2. This appeal coming up for orders upon perusing the records and upon hearing the arguments of Shri V. Rajamouli, employee of the appellants and upon hearing the arguments of Shri S.K. Choudhury, Senior Departmental Representative for the respondent, the Tribunal makes the following : 3. [Order], - The Assistant Collector of Central Excise, I.D.O.I., Visak-hapatnam, decided that the balances in RG 23 account of the appellants to the extent of Rs. 28,02,965.32 which had accrued one way or the other should be treated as lapsed vide his Order C. No.IV/16/135/81 dated 6-5-1982. He has also refused refund of the amount in cash and observed that "the licence is no longer there and so there is no provision to retain such balances or to refund it". When the matter was raised with the Collector of Central Excise (Appeals), Madras, he regretted his inability to interfere with the Assistant Collector's order noting that in the absence of a specific provision under the Rule in this behalf, their (appellants') other request that they may be allowed to retain such balances and to adjust them against any dues towards duty of excise payable by them in respect of their price lists up to June 7,1980 cannot be allowed vide his order C. No.V/14HH/6/82 dated 3-11-1982. The present appeal is against this order.

4. The representative of the appellants points out that the issue regarding the quantum of duty payable in respect of certain compound fertilisers manufactured by the applicants is pending in proceedings before the Supreme Court; assessments have been made finally but stayed or made provisionally but not finalised because of stay orders. In respect of one fertiliser, N.P.K. 14-35-14, the appellants claim that they are exempt from payment of excise duty. But the department holds otherwise, the issue of durability is also before the Supreme Court; if that Court decides in favour of the appellants, there could be no credit in RG 23 account in respect of the additional duty of customs (countervailing duty) paid on the import of rock phosphate which is used eventually in the manufacture of NPK 14-35-14; if the decision is for the Department the appellants will be entitled to take credit for the additional duty of customs.

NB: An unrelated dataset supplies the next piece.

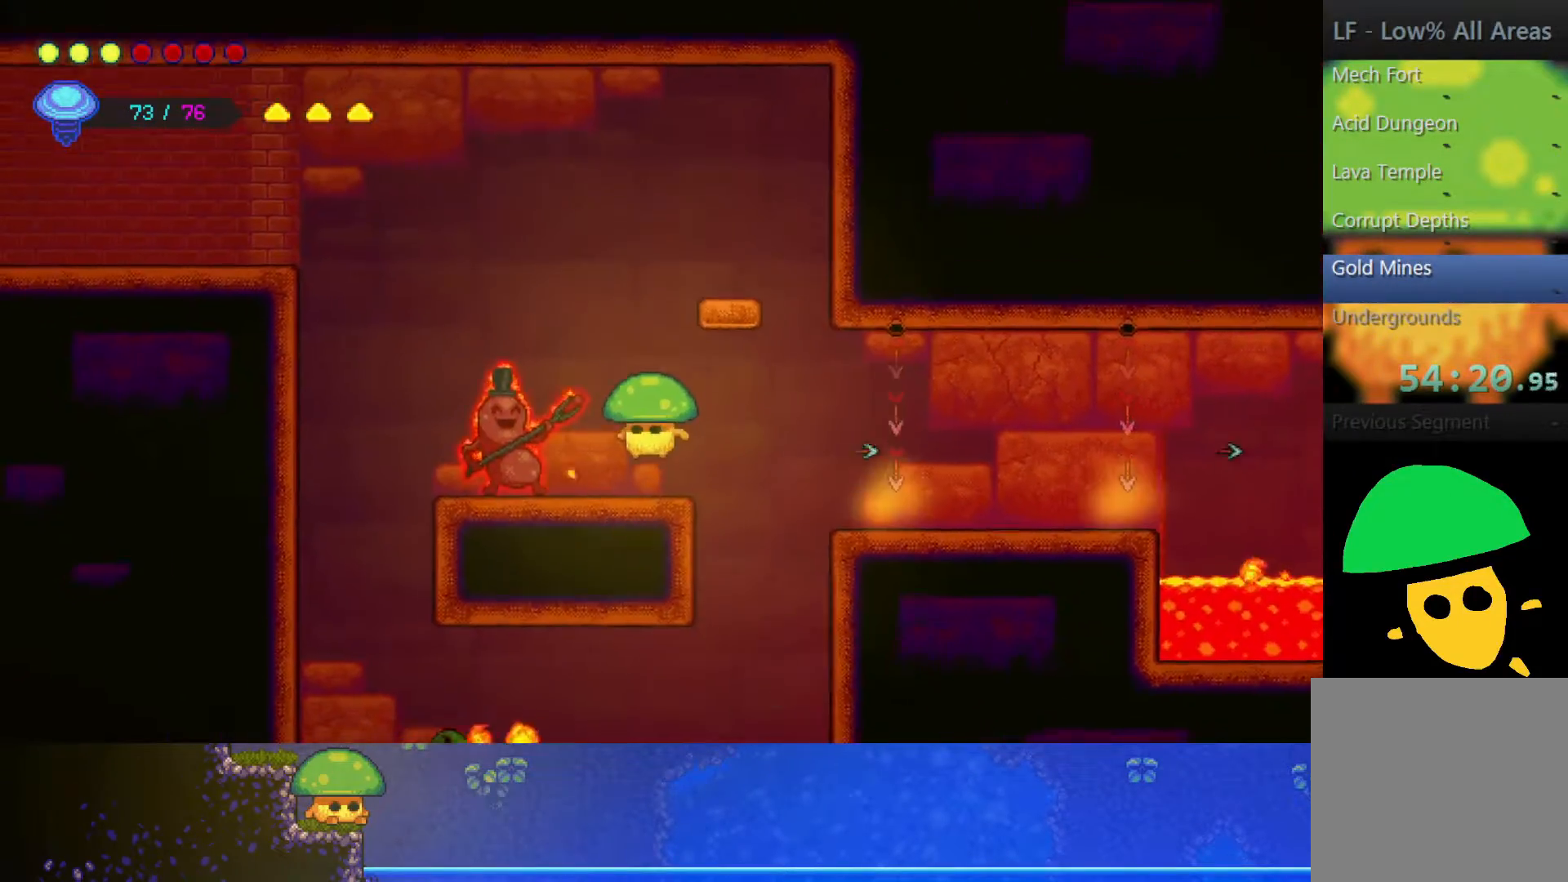
{"buttons": ["R2"], "left_stick": "up-left", "right_stick": "center", "events": [[200, "CROSS", "down"], [200, "left_stick", "up"], [367, "CROSS", "up"], [367, "R2", "down"], [500, "left_stick", "up-left"]]}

In this context, the appellants are likely to be called upon to pay duty of over Rs. 2 crores if the decision of the Supreme Court is against them on all counts.

5. Various points were raised on behalf of the appellants about payment of credit in cash; the fact of the appellants holding a licence validated beyond 31-12-1982, though legally they are not expected to have a licence; and the admissibility of adjustment of the credit amount as between RG 23 account and PLA account maintained by the appellants. In the light of what we are setting out below, these issues do not arise for decision.

6. Rule 56A does not provide that when the finished product ceases to be dutiable the credits in RG 23 account have to be wiped out by a specific order. When the final product is not dutiable, the question of collecting any amount from an assessee does not arise. Hence, whether an amount remains in credit in a paper account or not ceases to be relevant. It is perhaps in this context that the Department has been loosely stating that when finished goods cease to be dutiable, the credit in RG 23 account lapses. In a situation like the present one where the appellants may have to face the prospect of payments of much larger sums than the credit admissible to them in RG 23 account, it is only fair that the administrative act of closing RG 23 account and treating all the credits therein as lapsed is not completed until the decision of the Supreme Court is known in respect of the liability of the appellants. In this view we set aside the order of the Collector of Central Excise (Appeals) and order that the credit already granted in RG 23 account be carried till the final decision of the Supreme Court on the pending issues referred to at para 4 is available and the liability of the appellants to pay sums in relation to the finished compound fertilisers is finally determined.